Jazz began life as a folk music, and therein lay much of its appeal – an appeal totally absent from most of the jazz produced by today’s lumbering institutions and universities. Academizing brings about an alienation of the music’s folk roots, producing a type of jazz that, values-wise, more closely resembles European classical music than the music of Armstrong, Parker, and Coltrane. That classical mind-set produces musicians who avoid gutbucket expressionism like they would some crazy uncle who lives in the bomb shelter he built during the JFK administration.
A certain contemporary saxophonist comes to mind. (We’ll call him “Nameless,” since there are countless others exactly like him. What’s the point in picking on just one?) I first heard Nameless in the context of a well-known big band, where he struck me as a musician of considerable technical skill and not much originality. He could play in whatever stylistic bag the arrangements required, from early New Orleans to ‘50s hard bop. Every note was authentic to the period the music was meant to evoke. As a saxophonist myself, I must confess that – for a moment – I got caught up in the virtuosic aspect of his work. There will always be a part of me that admires and even thrills to someone who can play so fast and precise. Indeed, if technical ability is the main criteria, this cat was one of the “best” saxophonists I’d ever heard. So why did his playing ultimately leave me cold?
Because technical ability is not the main criteria. Jazz isn’t track & field. Accomplishment can’t be measured empirically. If it could be, we’d have to rate Nameless as a superior saxophonist to say, Dexter Gordon. After all, Nameless can play faster and cleaner than Dexter ever did.
Of course, such a notion is preposterous. Gordon had something else. It isn’t only that he was a more original player than Nameless, although he surely was. As important, however, is something less quantifiable – something that can’t be explained by a solo transcription or a thesis on improvisational strategies.
It’s called “soul,” a term not much used in jazz criticism anymore, perhaps because of its subjective nature; perhaps because critics (most of whom are white) are squeamish about presuming to apply it (or a lack thereof) to the work of black artists. Soul is a real part of jazz, though. Dexter had it; Nameless, not so much.
Nameless is a very fine musician in many respects. His playing is smooth, elegant, and obviously technically brilliant. In the end, however, it’s glib. And glibness is the antithesis of soul.
Soul isn’t about black and white or blues and swing. It’s something that you might not be able to adequately describe, but you know it when you hear it. To ignore or downplay its existence helps us understand jazz not a whit.

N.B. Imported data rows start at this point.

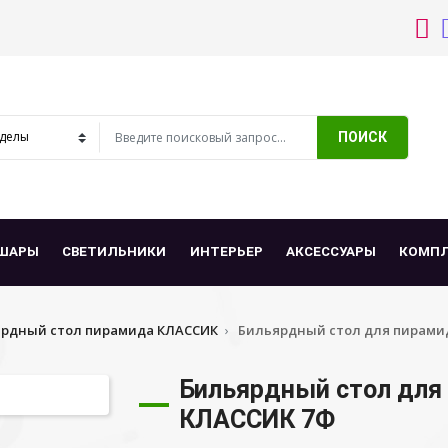
ПОИСК
ШАРЫ
СВЕТИЛЬНИКИ
ИНТЕРЬЕР
АКСЕССУАРЫ
КОМП
рдный стол пирамида КЛАССИК
Бильярдный стол для пирами
Бильярдный стол для
КЛАССИК 7Ф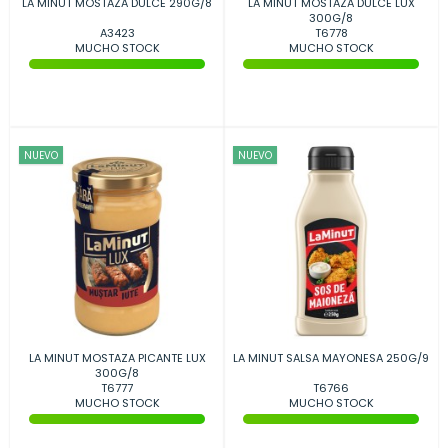
LA MINUT MOSTAZA DULCE 290G/8
LA MINUT MOSTAZA DULCE LUX
300G/8
A3423
T6778
MUCHO STOCK
MUCHO STOCK
NUEVO
NUEVO
LA MINUT MOSTAZA PICANTE LUX
LA MINUT SALSA MAYONESA 250G/9
300G/8
T6777
T6766
MUCHO STOCK
MUCHO STOCK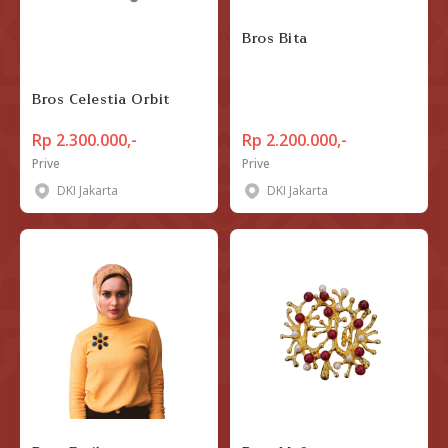
Bros Bita
Bros Celestia Orbit
Rp 2.300.000,-
Rp 2.200.000,-
Prive
Prive
DKI Jakarta
DKI Jakarta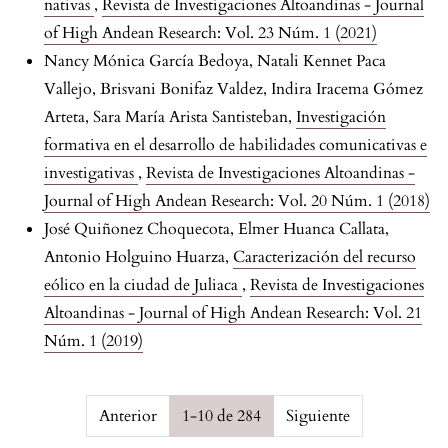
nativas
,
Revista de Investigaciones Altoandinas - Journal
of High Andean Research: Vol. 23 Núm. 1 (2021)
Nancy Mónica García Bedoya, Natali Kennet Paca
Vallejo, Brisvani Bonifaz Valdez, Indira Iracema Gómez
Arteta, Sara María Arista Santisteban,
Investigación
formativa en el desarrollo de habilidades comunicativas e
investigativas
,
Revista de Investigaciones Altoandinas -
Journal of High Andean Research: Vol. 20 Núm. 1 (2018)
José Quiñonez Choquecota, Elmer Huanca Callata,
Antonio Holguino Huarza,
Caracterización del recurso
eólico en la ciudad de Juliaca
,
Revista de Investigaciones
Altoandinas - Journal of High Andean Research: Vol. 21
Núm. 1 (2019)
Page {$page} of {$pagesCount}
Anterior
1-10 de 284
Siguiente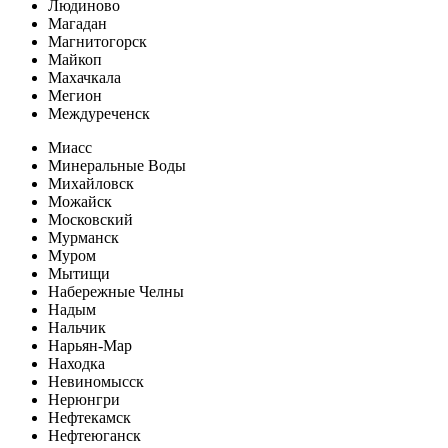
Людиново
Магадан
Магнитогорск
Майкоп
Махачкала
Мегион
Междуреченск
Миасс
Минеральные Воды
Михайловск
Можайск
Московский
Мурманск
Муром
Мытищи
Набережные Челны
Надым
Нальчик
Нарьян-Мар
Находка
Невиномысск
Нерюнгри
Нефтекамск
Нефтеюганск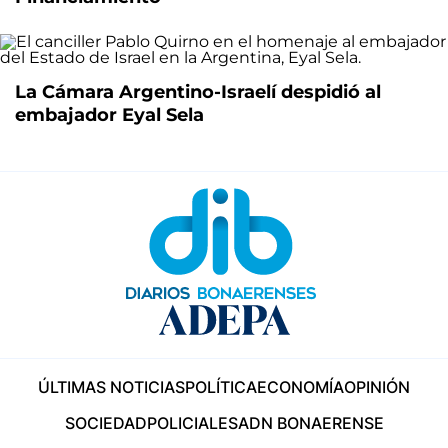
La Cámara Argentino-Israelí despidió al
embajador Eyal Sela
ÚLTIMAS NOTICIAS
POLÍTICA
ECONOMÍA
OPINIÓN
SOCIEDAD
POLICIALES
ADN BONAERENSE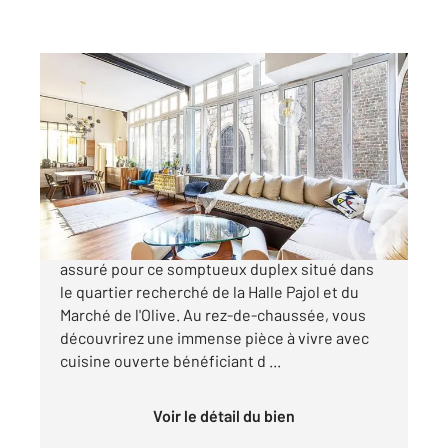
PARIS 75018
2
121 m
, 5 pièces
Ref : 4367
Appartement à vendre
980 000 €
RARE ET EXCEPTIONNEL Coup de cœur
assuré pour ce somptueux duplex situé dans
le quartier recherché de la Halle Pajol et du
Marché de l'Olive. Au rez-de-chaussée, vous
découvrirez une immense pièce à vivre avec
cuisine ouverte bénéficiant d ...
Voir le détail du bien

Soul is what Charlie Parker was talking about when he said, “If you don’t live it, it won’t come out of your horn.”
Soul is the reason that if offered the choice of a limo and tickets to hear Nameless at Carnegie Hall, or a Metro Card and a chance to pay to hear John Zorn at The Stone, I’d take Zorn every time.
Soul is something you can’t learn at Julliard or the New School. It’s not about notes and theories. It’s sure as hell not about rote history.
Soul is living, loving, and losing. It’s life’s triumphs and disappointments – the joy, the despair, and everything in-between – channeled through your music.
It’s the sound of blood pumping through your veins.